Hirsch isn’t alone in mourning her loss. “That Tree” has more than 40,000 followers on Facebook and her obituary was shared almost 1,000 times in less than a day.
Hirsch was on the phone all day after the storm, talking to arborists and tree lovers from around the world, who had attended his talks and bought his photo book of a year of “That Tree” photos.
“‘That Tree’ has brought so many wonderful people into my life,’’ he said. “I’m grateful to have people in my life who really understand what matters. It helps.”
In many ways, Hirsch said, “That Tree’’ helped save his life. He’s had, by any standards, a terrible decade: Losing his job as a news photographer, getting divorced, living through a near fatal car crash, and dealing with recurrent prostate cancer.
“My friendship with ‘That Tree’ all evolved from that car accident. She inspired me to have this incredible journey,” Hirsch told UpNorthNews. “My career became communicating about trees. Whole fragility of life. The things I get anxious and wound up about. It was the wisdom of the tree, the people she introduced me to.”
Hirsch, in turn, made “That Tree” probably the most famous oak tree in Wisconsin, if not the world.
Two unrelated things in 2012 brought Hirsch, a professional photographer, to the oak tree. One was the auto accident that nearly killed him. The second was his first iPhone, which he bought while he was rehabbing from the accident.
Hirsch makes his living with much fancier equipment, and says he didn’t buy the phone for its camera. Still, he was interested to see what it could do. The first photo he took was of “That Tree,” which is a mile from his former home and a landmark he drove past everyday for 19 years without thinking much about it.
That tree grew from a single photo to a fixation.
Every day for a year, in frigid February and steamy June alike, he ventured to “That Tree,’’ and made a single image with his iPhone. The images built one on another. He posted them to his Facebook page, and “That Tree” began drawing fans. After making 365 photos, “That Tree” became a coffee table book full of photos celebrating a year in the life of a small corner of rural Wisconsin.
Hirsch and “That Tree,” were profiled by CBS Sunday Morning, National Public Radio, The Huffington Post, NBC News, The Daily Mail (UK), The Guardian, and The Sierra Club, to name just a few. It led him to “artist-in-residence” gigs, teaching kids how to see and photograph with their phones, and to speaking at international arborist conventions.

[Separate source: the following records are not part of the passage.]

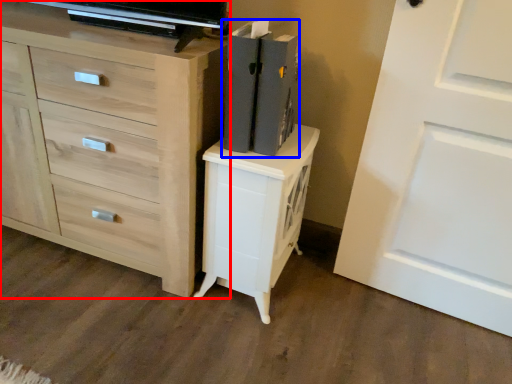
Question: Which object appears farthest to the camera in this image, chest of drawers (highlighted by a red box) or book (highlighted by a blue box)?

Choices:
 (A) chest of drawers
 (B) book

Answer: (B)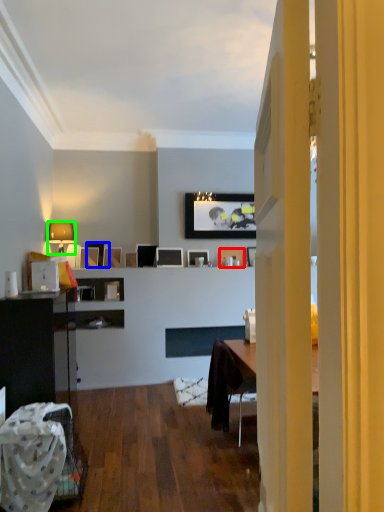
Question: Estimate the real-world distances between objects in this image. Which object is farther from picture frame (highlighted by a red box), picture frame (highlighted by a blue box) or lamp (highlighted by a green box)?

Choices:
 (A) picture frame
 (B) lamp

Answer: (B)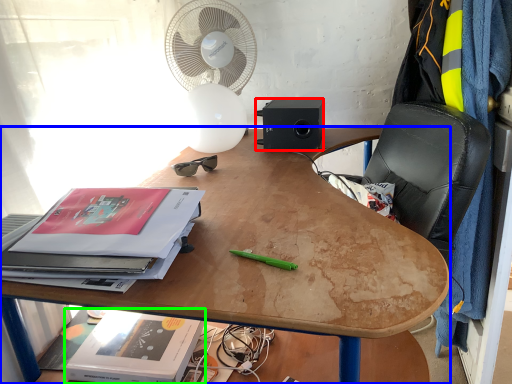
Question: Which object is the closest to the loudspeaker (highlighted by a red box)? Choose among these: desk (highlighted by a blue box) or paperback book (highlighted by a green box).

Choices:
 (A) desk
 (B) paperback book

Answer: (A)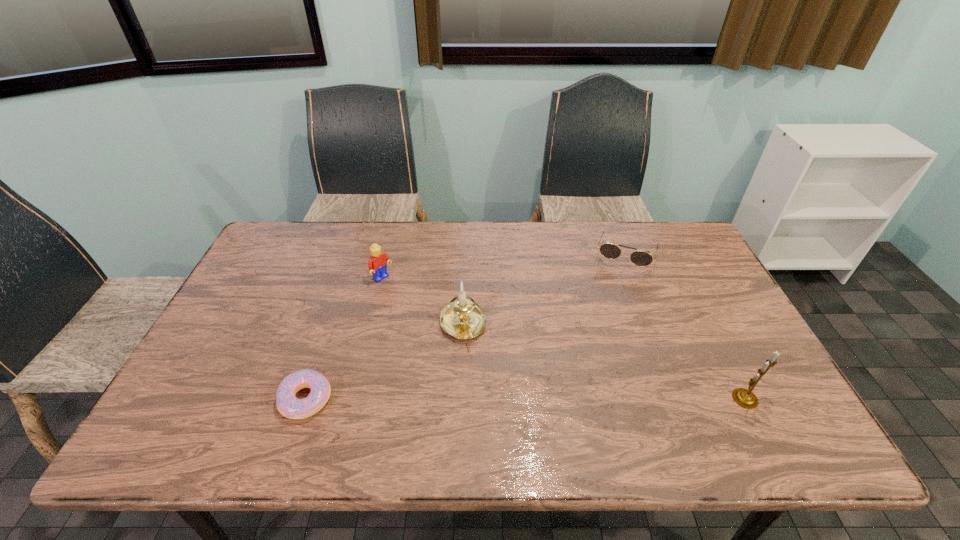
Identify the location of free spot on the desktop that is between the leftmost object and the nearer candle holder and is positioned on the front lenses of the fourth tallest object. (585, 399).

Image resolution: width=960 pixels, height=540 pixels. Identify the location of free space on the desktop that is between the leftmost object and the right candle holder and is positioned on the front-facing side of the Lego. (542, 399).

Locate an element on the screen. free spot on the desktop that is between the leftmost object and the nearer candle holder and is positioned on the handle side of the third nearest object is located at coordinates (488, 399).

But most important, the tree helped him heal, from the accident, the job loss, the divorce, and from prostate cancer, which he and his twin, Jon, were both diagnosed with in 2013.
Hirsch says he won’t photograph “That Tree” in her current state of distress. He prefers to remember her as he last photographed in late June, standing tall with a midsummer sunset outlining her proud silhouette.
“That Tree” is at least 160 years old, and quite possibly 200, according to a core sample analysis done at UW-Platteville. One of the “grief-filled conversations” Hirsch had on Tuesday was with Andy Dahl, the University of Iowa arborist, who gathered acorns from “That Tree” in 2017, the last time she produced them.
“He told me he still has some seedlings from her,’’ said Hirsch, who is thinking of planting seedlings later this summer as a memorial to the tree that had given him so much. “I can’t see making furniture from her, she was a living, breathing being and that wouldn’t be right.”